Sheikh, it transpired, had acted as president of the ground jury at eight of the CEIs where results were duplicated.
He, too, was interviewed on June 29 last year, during which he in essence confirmed that there had not been any timing system in place for the events. He said: “… I can tell you about the rides where we have done where there is no timing system. What we have done we have taken the order of finish; we have inserted the name of the riders and the horses and submitted to the NF [national federation]. Now, NF they have forwarded to the FEI without realising that there is no fresh timing in there; they should have left it blank or something you know.”
He said the schedules for the events had only listed a minimum speed of 12kmh under the item “time limit” as part of the specific technical conditions.

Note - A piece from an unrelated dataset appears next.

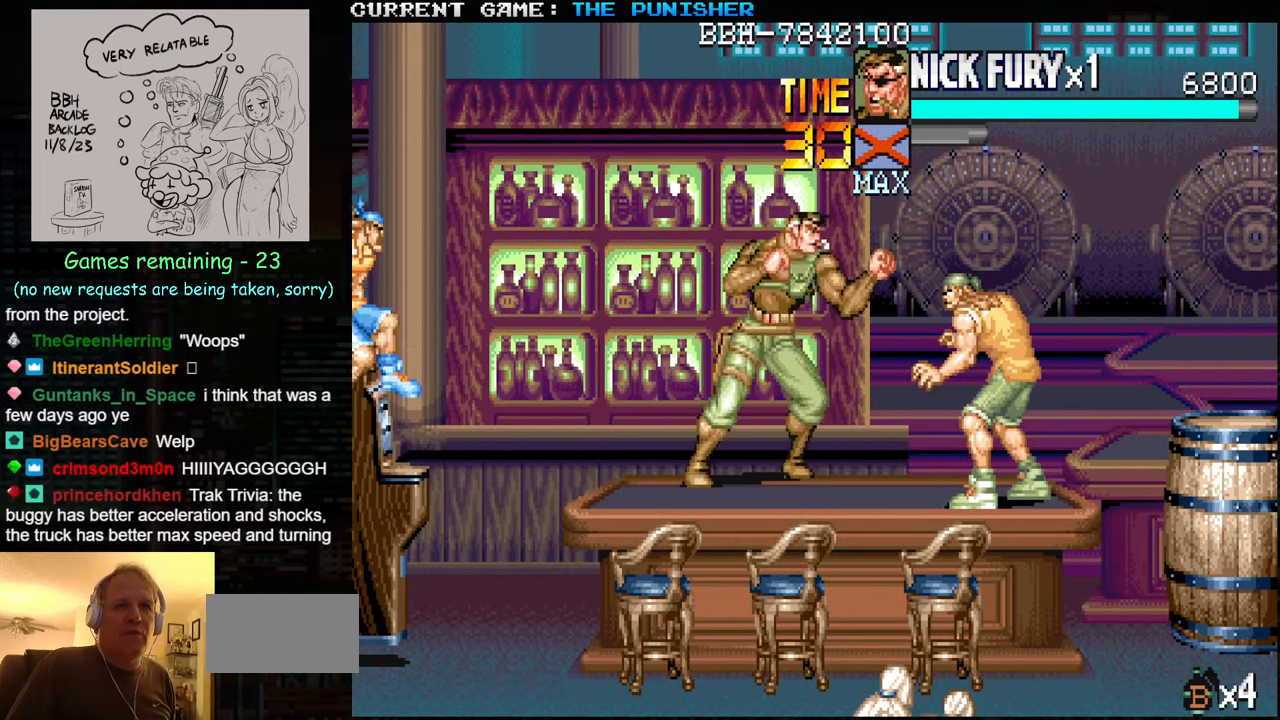
{"buttons": [], "left_stick": "center", "events": [[50, "SQUARE", "down"], [117, "SQUARE", "up"], [200, "SQUARE", "down"], [267, "SQUARE", "up"], [350, "SQUARE", "down"], [417, "SQUARE", "up"]]}
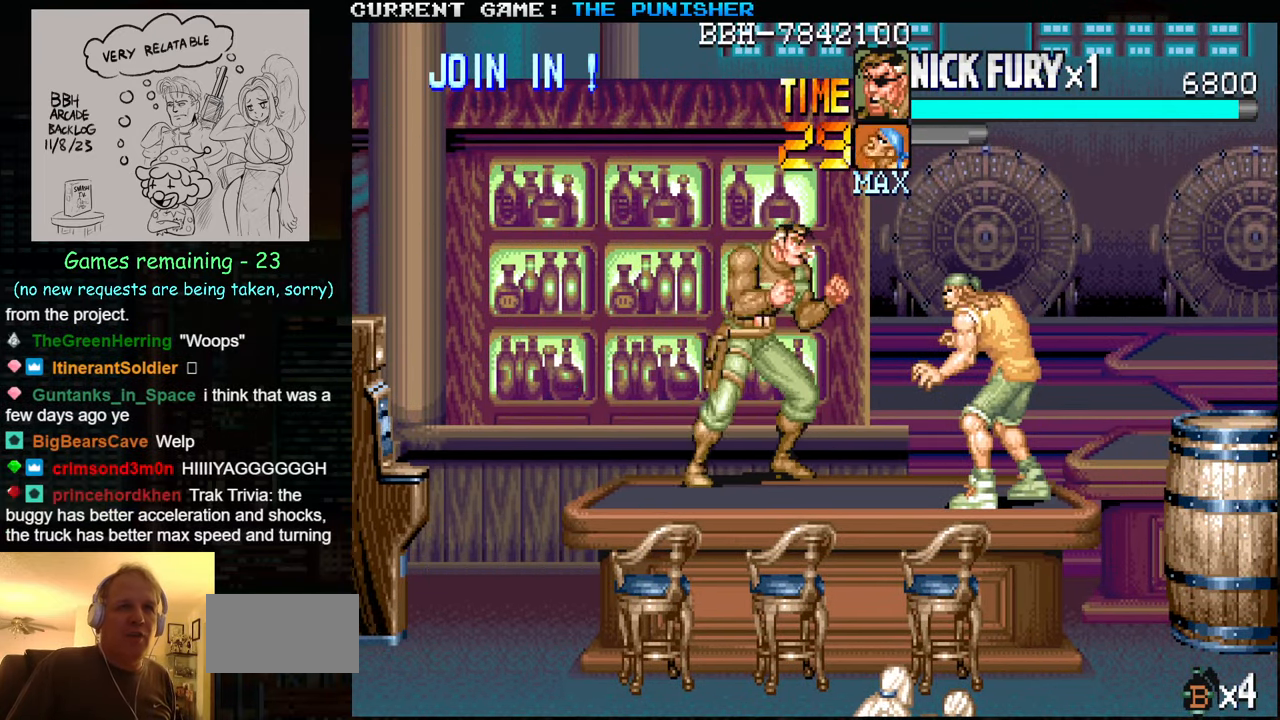
{"buttons": ["SQUARE"], "left_stick": "center", "events": [[117, "left_stick", "down-right"], [200, "SQUARE", "down"], [250, "left_stick", "center"], [267, "SQUARE", "up"], [333, "SQUARE", "down"], [400, "SQUARE", "up"], [450, "SQUARE", "down"]]}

On that basis, the rides had been allowed to take place without any accurate timing system, and that he believed that the inclusion of specific timing in the schedules had become one of the requirements only as of January 1, 2016.
And that is the sum total that we know based on the statements released by the FEI and the two FEI Tribunal decisions.
I guess we get the basic idea, but there are many unanswered questions. Who actually entered the fake results? Surely, someone must have issued the instruction to use results from previous events? Did the riders – pretty much all hired staff – know what was going on? Had other officials noticed the timing shortcomings and done nothing? Even the FEI acknowledged in an earlier release that Sommerseth’s decision to allow the events to take place without accurate timing systems was a contributory factor in the fake results going into the FEI.
I believe the FEI should have released more information about this matter. Once it had enough evidence to amend the results in the FEI database, it surely had enough information to make a reasonably detailed disclosure about what had happened.
The details that have emerged are limited, to say the least, and I would venture to suggest we don’t have an entirely coherent account.
Surely, the FEI owes us a detailed account of what happened. We are told that the Emirates Equestrian Federation got on board and cooperated – certainly after it withdrew its appeal against its provisional suspension. The Equestrian Community Integrity Unit has produced its report. The FEI Tribunal has done its thing.
Surely, between all that, we can get a complete coherent account. I don’t think it’s too much to ask.